TABLE-US-00005 TABLE 4 Strength- Elongation Cold Maximum elongation Tensile after bending three-point Drop Hydrogen product strength fracture angle bending load hammer content testing No. (GPa.Math.%) (MPa) (%) () (KN)* testing * (ppm) Ex. 1 10.8 1700 6.4 65 15 No 0.05 cracking Ex. 2 10 1500 6.7 60 / / 0.01 Ex. 3 10.1 1600 6.3 60 / / 0.02 Ex. 4 11.4 1900 6 70 18 No 0.03 cracking Ex. 5 11 2000 5.5 75 17 No 0.04 cracking Ex. 6 10.6 1850 5.7 60 14 No 0.05 cracking Ex. 7 12 2100 5.7 60 20 No 0.06 cracking Ex. 8 10.5 1700 6.2 60 13 No 0.03 cracking Ex. 9 11.8 2000 5.9 60 15 No 0.04 cracking Note: * indicates that the drop hammer testing was conducted using the high-strength hot-stamped components of Examples 1-9 as anti-collision beam parts.

[0081] It should be noted that, since Example 2 was a tailor welded component and Example 3 was a patch welded component, they both involved weld seams. Due to the influence of the weld seams, it's not appropriate to use the drop hammer testing for evaluation. At the same time, due to the influence of the weld seams, it's also not appropriate to use the maximum load testing for evaluation. Therefore, Examples 2 and 3 were not subjected to three-point bending testing or drop hammer testing.

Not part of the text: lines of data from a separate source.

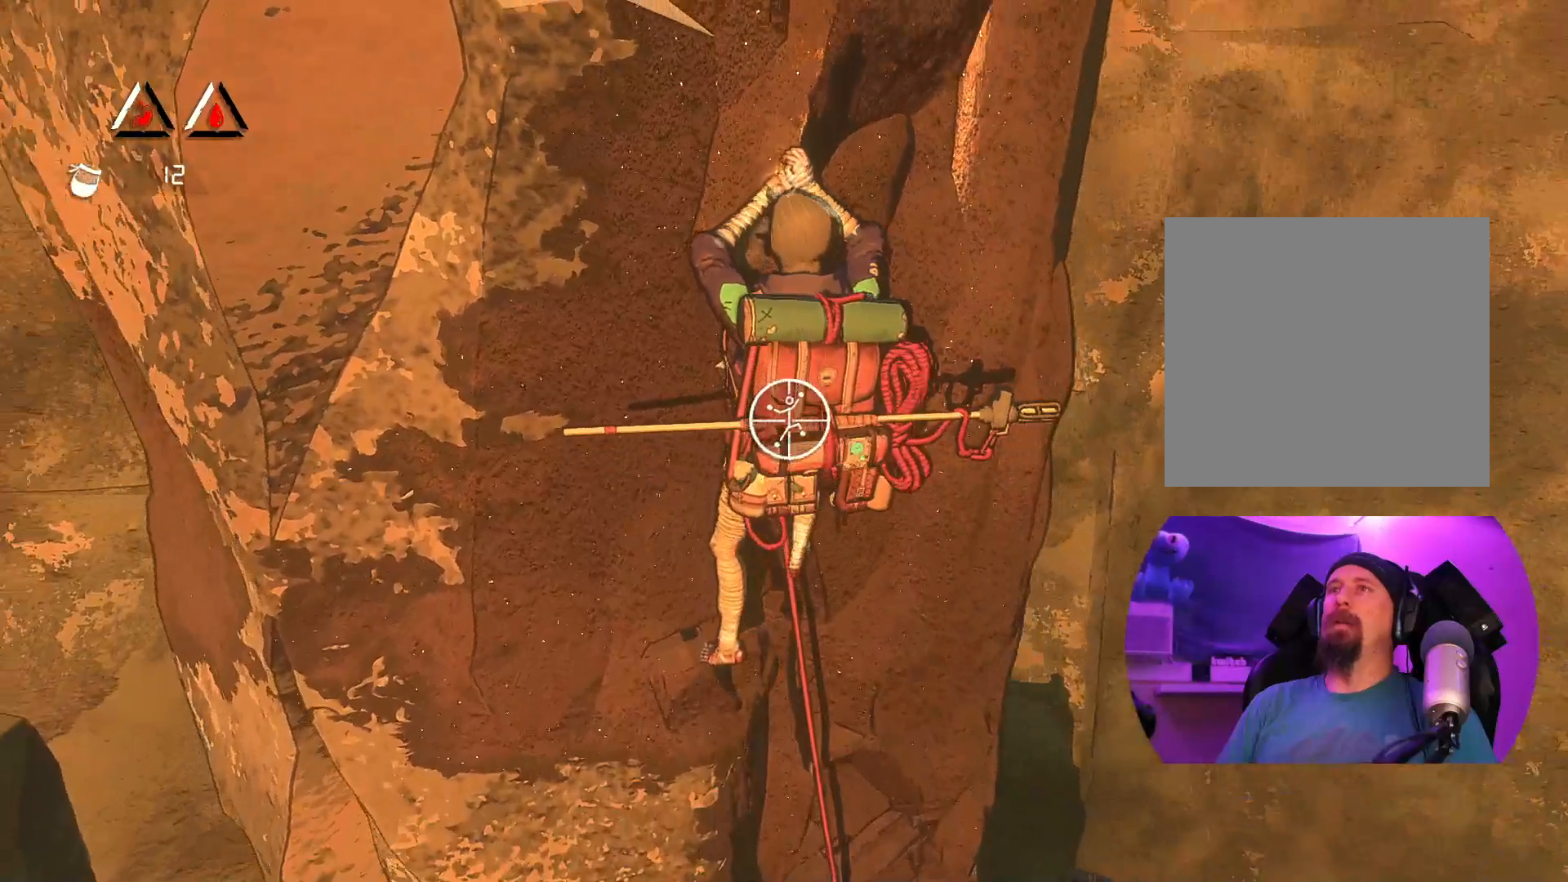
{"buttons": ["R1"], "left_stick": "center", "right_stick": "up-left", "events": [[250, "right_stick", "center"], [383, "right_stick", "up-left"]]}
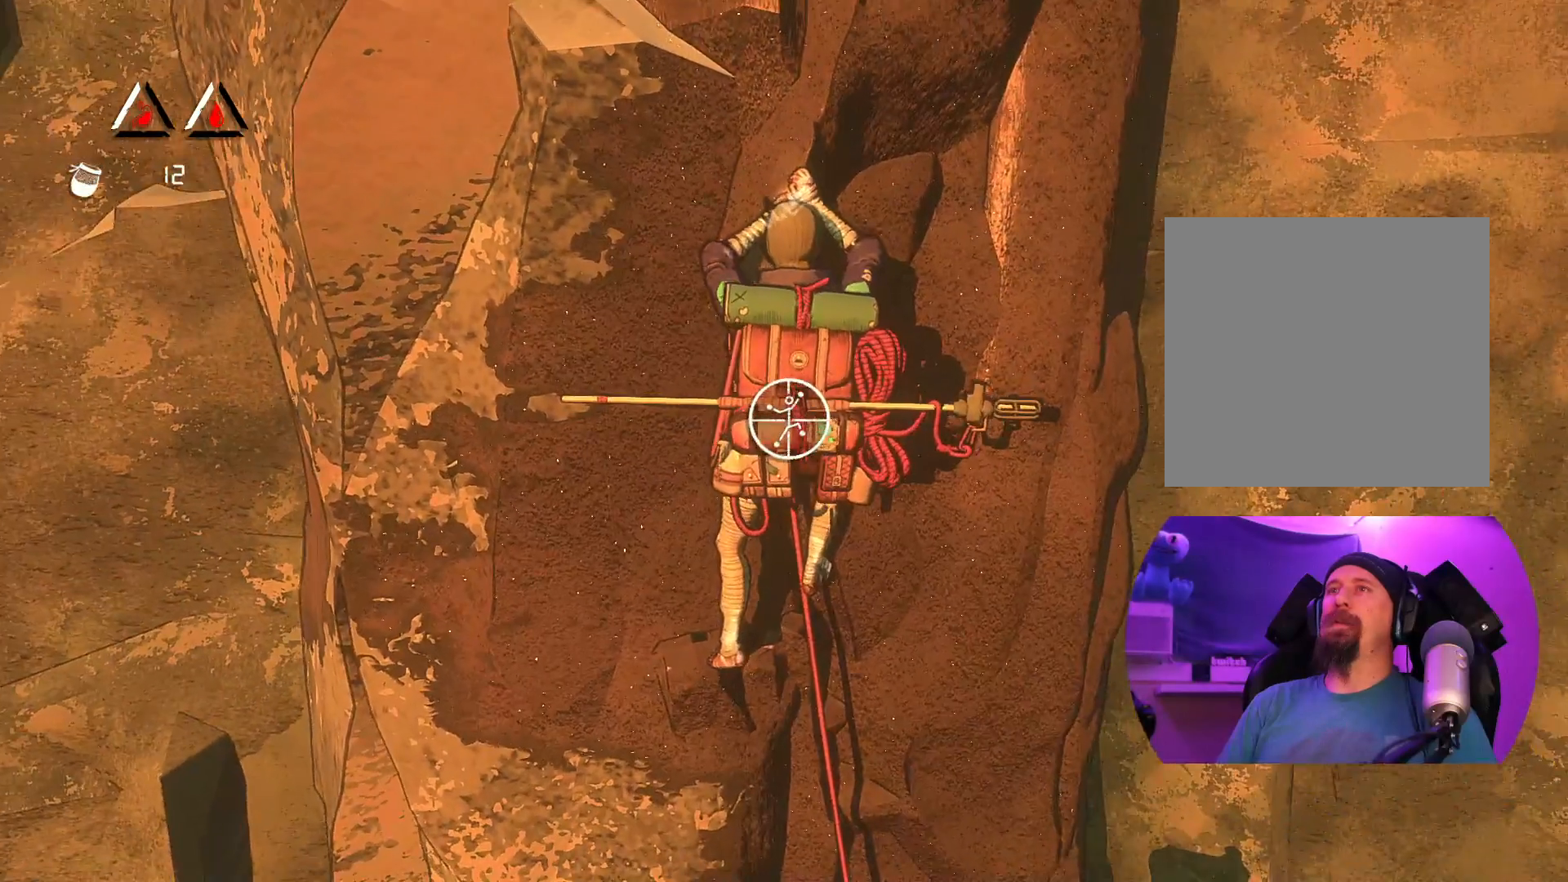
{"buttons": ["R1"], "left_stick": "center", "right_stick": "up-left", "events": []}
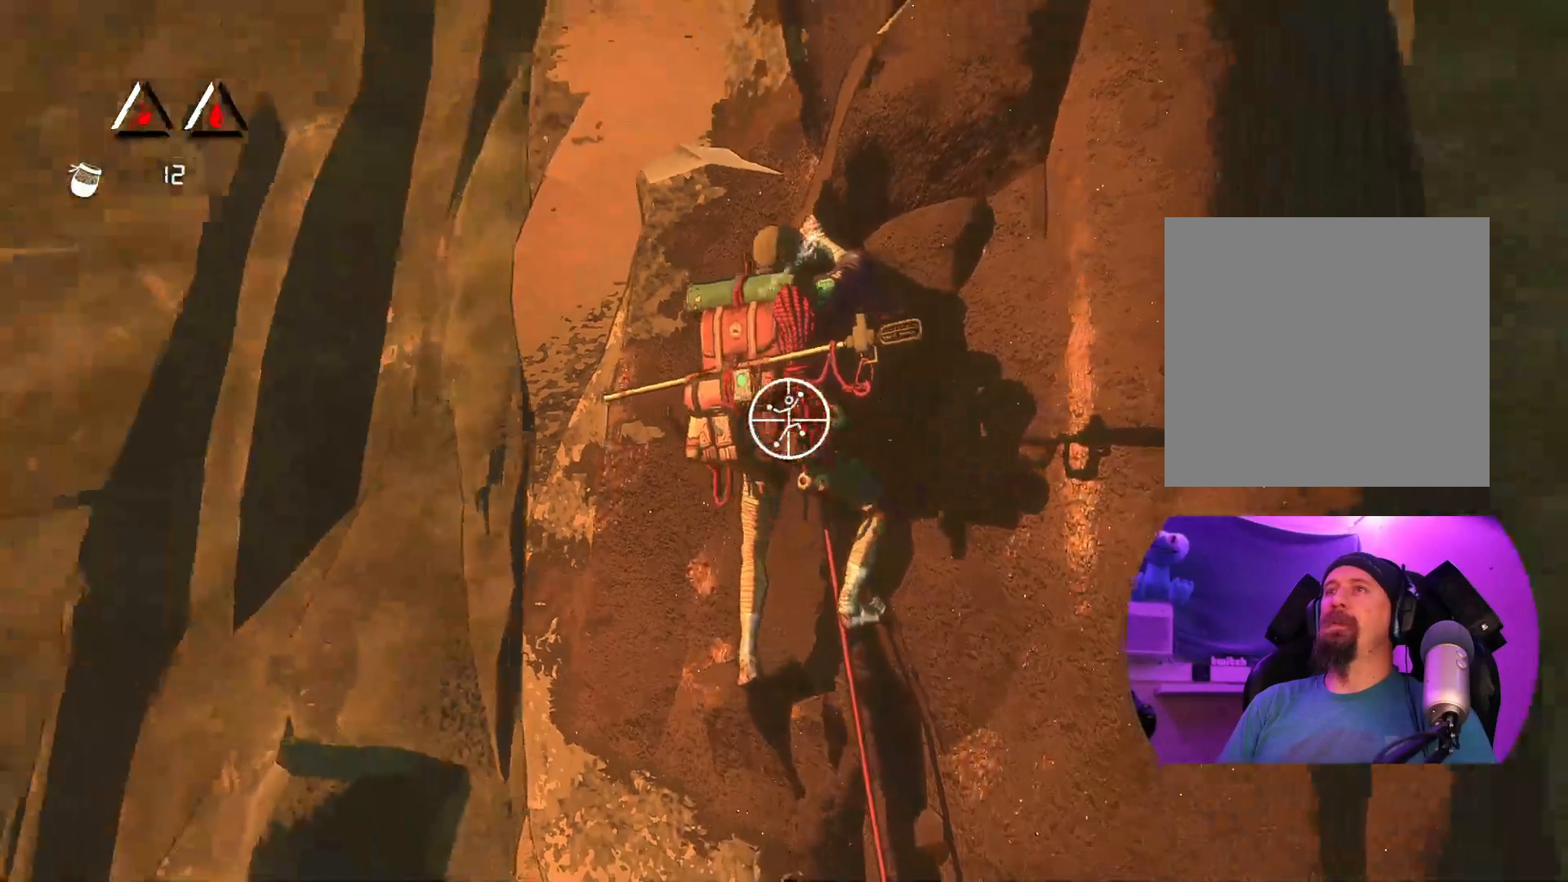
{"buttons": ["R1"], "left_stick": "center", "right_stick": "left", "events": [[200, "right_stick", "center"], [500, "right_stick", "left"]]}
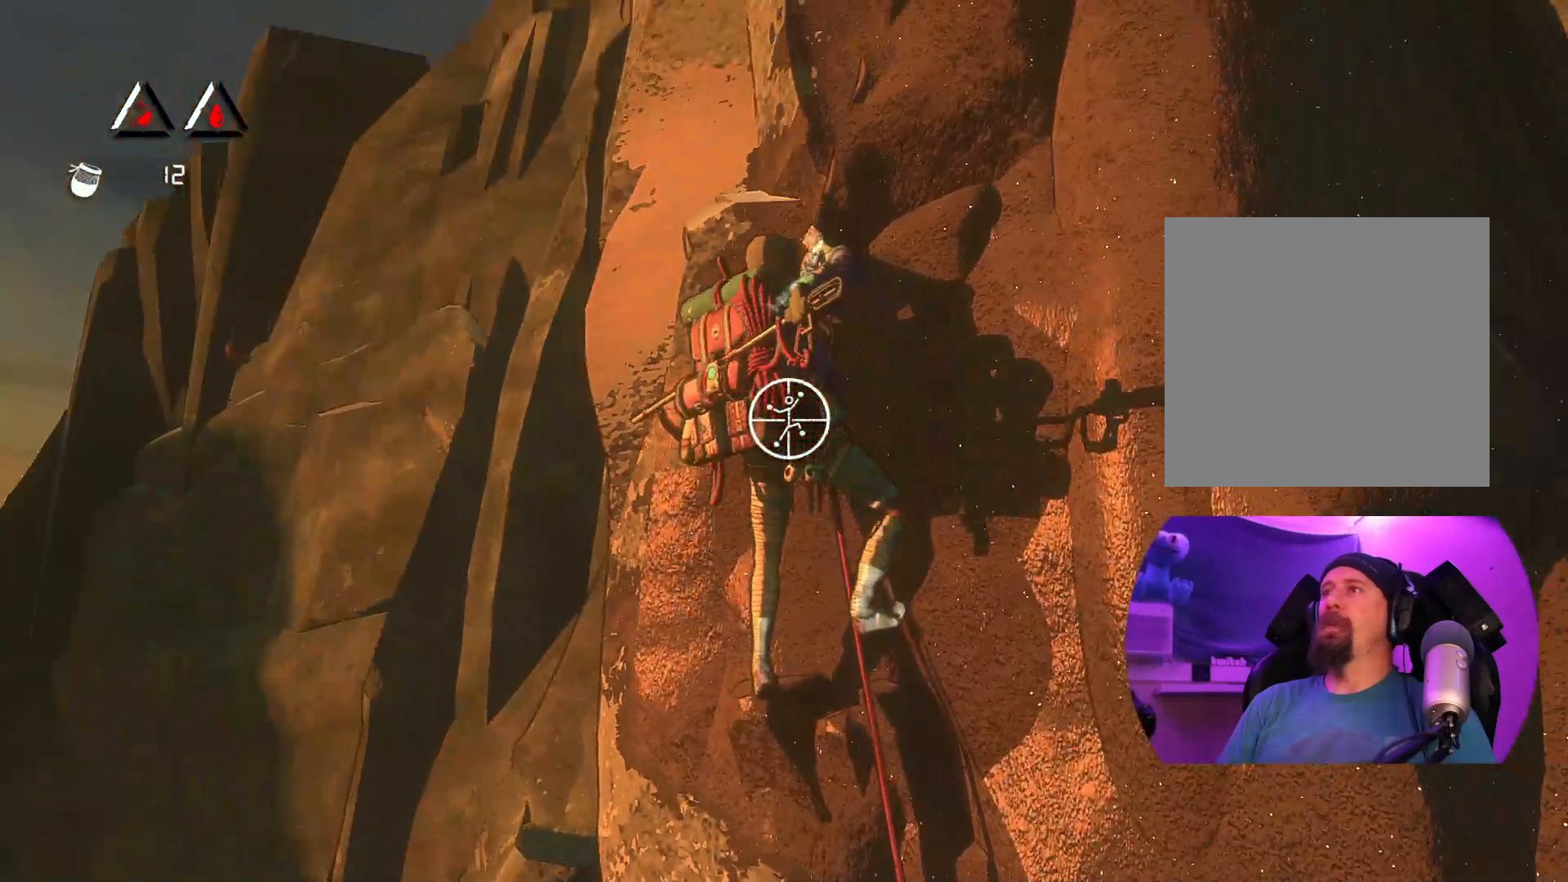
{"buttons": ["R1"], "left_stick": "center", "right_stick": "center", "events": [[433, "right_stick", "center"]]}
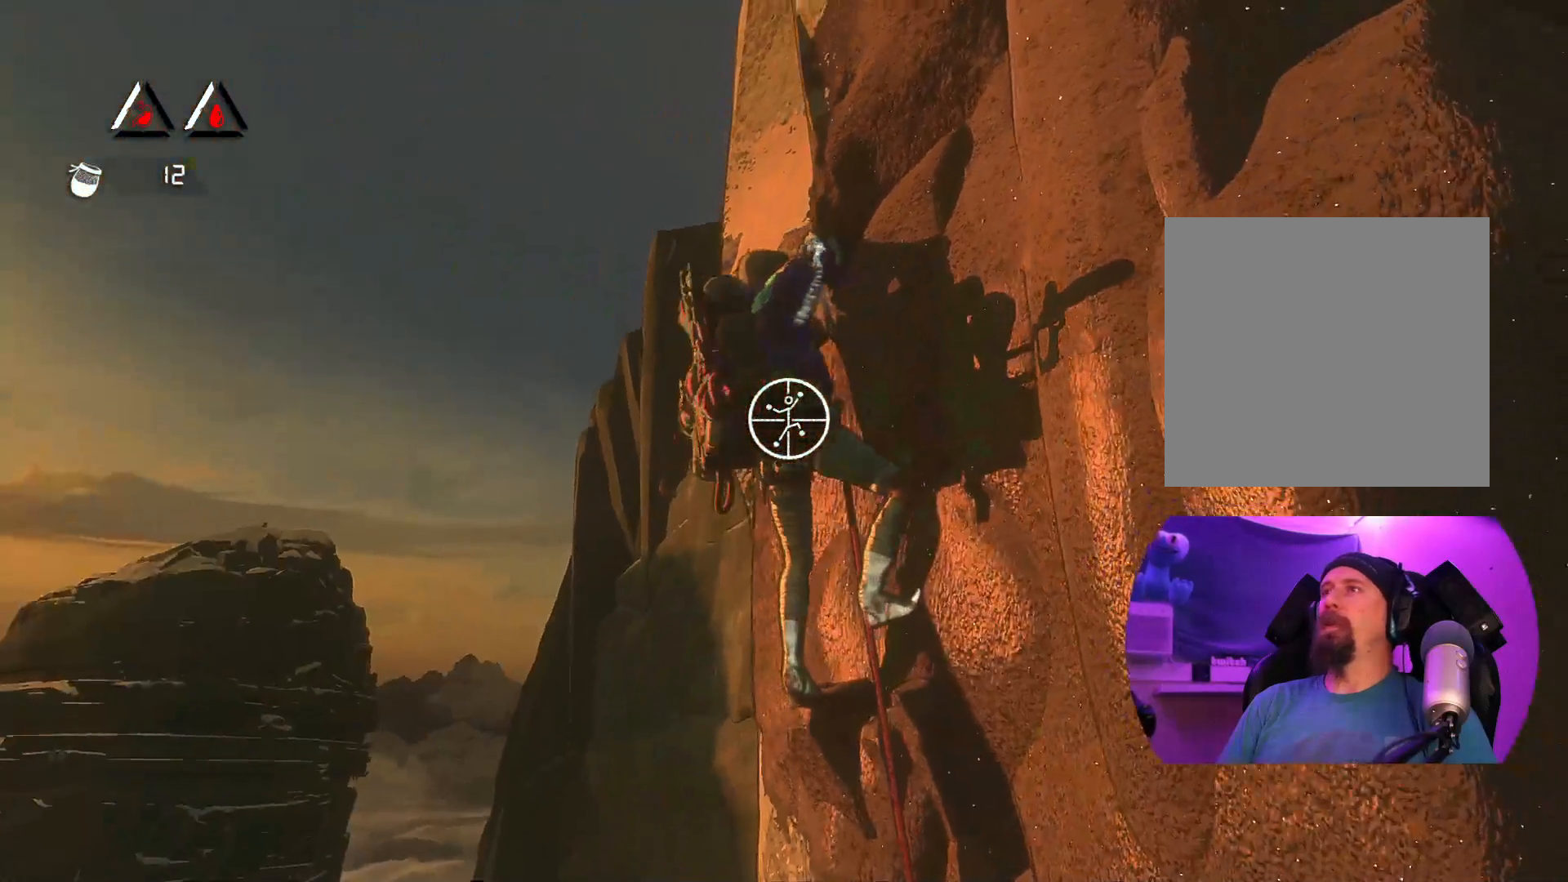
{"buttons": ["R1"], "left_stick": "center", "right_stick": "up-right", "events": [[67, "right_stick", "right"], [383, "right_stick", "up-right"]]}
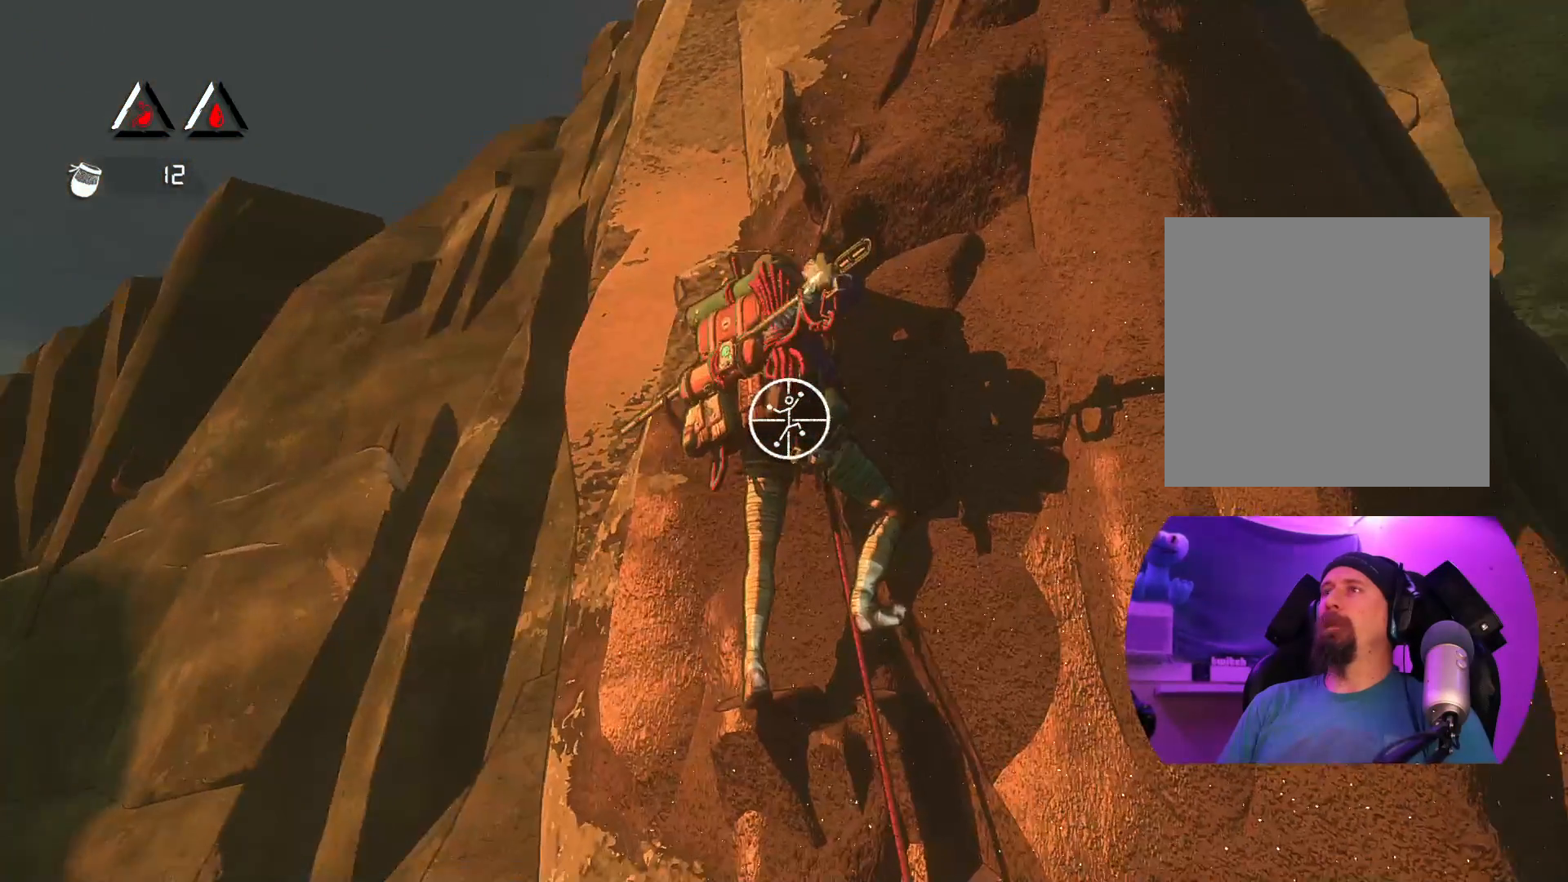
{"buttons": ["R1"], "left_stick": "center", "right_stick": "center", "events": [[117, "right_stick", "up"], [400, "right_stick", "center"]]}
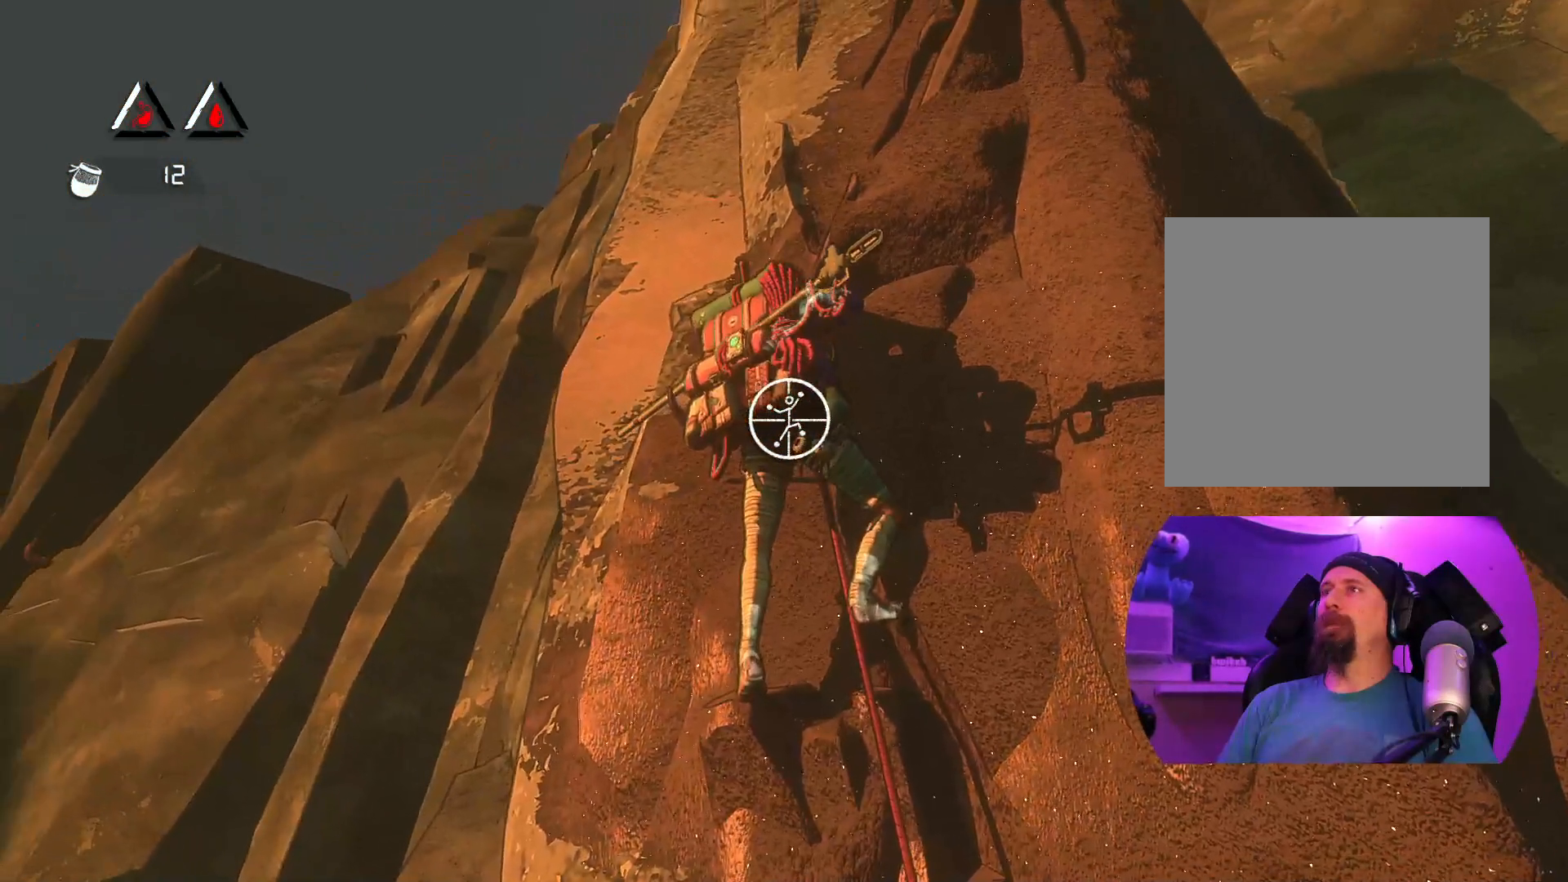
{"buttons": ["R1"], "left_stick": "center", "right_stick": "down"}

[0082] It can be seen from Table 4 that the high-strength hot-stamped components of Examples 1-9 exhibited high strength as well as excellent toughness and cold bending performance. In the present disclosure, the strength-elongation product of the high-strength hot-stamped components of Examples 1-9 was 10-12 GPa.Math.%; the cold bending angle was 60-75 degrees; and the maximum three-point bending load was 13-20 KN.

[0083] Accordingly, as further shown by Table 4, when the high-strength hot-stamped components of Examples 1-9 as anti-collision beam components were subjected to drop hammer testing, none of the high-strength hot-stamped components of Examples 1-9 cracked, indicating excellent strength-elongation product and toughness. At the same time, the diffusible hydrogen content of the high-strength hot-stamped components of Examples 1-9 was 0.01-0.06 ppm, indicating good resistance to hydrogen embrittlement.

[0084] FIG. 1 is a photograph showing the microstructure of the cross section of the coating of the high-strength hot-stamped component according to Example 2.

[0085] As shown by FIG. 1, in the high-strength hot-stamped component of Example 2, Example 2 had an aluminum-silicon coating layer, including a substrate A and a coating layer B. There was an apparent interface layer C between the coating layer A and the substrate B.

[0086] It should be noted that the combinations of the various technical features in the present case are not limited to the combinations described in the claims in the present case or the combinations described in the specific Examples. All technical features recorded in the present case can be combined freely in any way unless a contradiction is incurred.

[0087] It should also be noted that the Examples listed above are only specific embodiments of the present disclosure. Obviously, the present disclosure is not limited to the above Examples. Variations or modifications made based on them can be directly derived or easily conceived of from the present disclosure by those skilled in the art, and they should all fall within the protection scope of the present disclosure.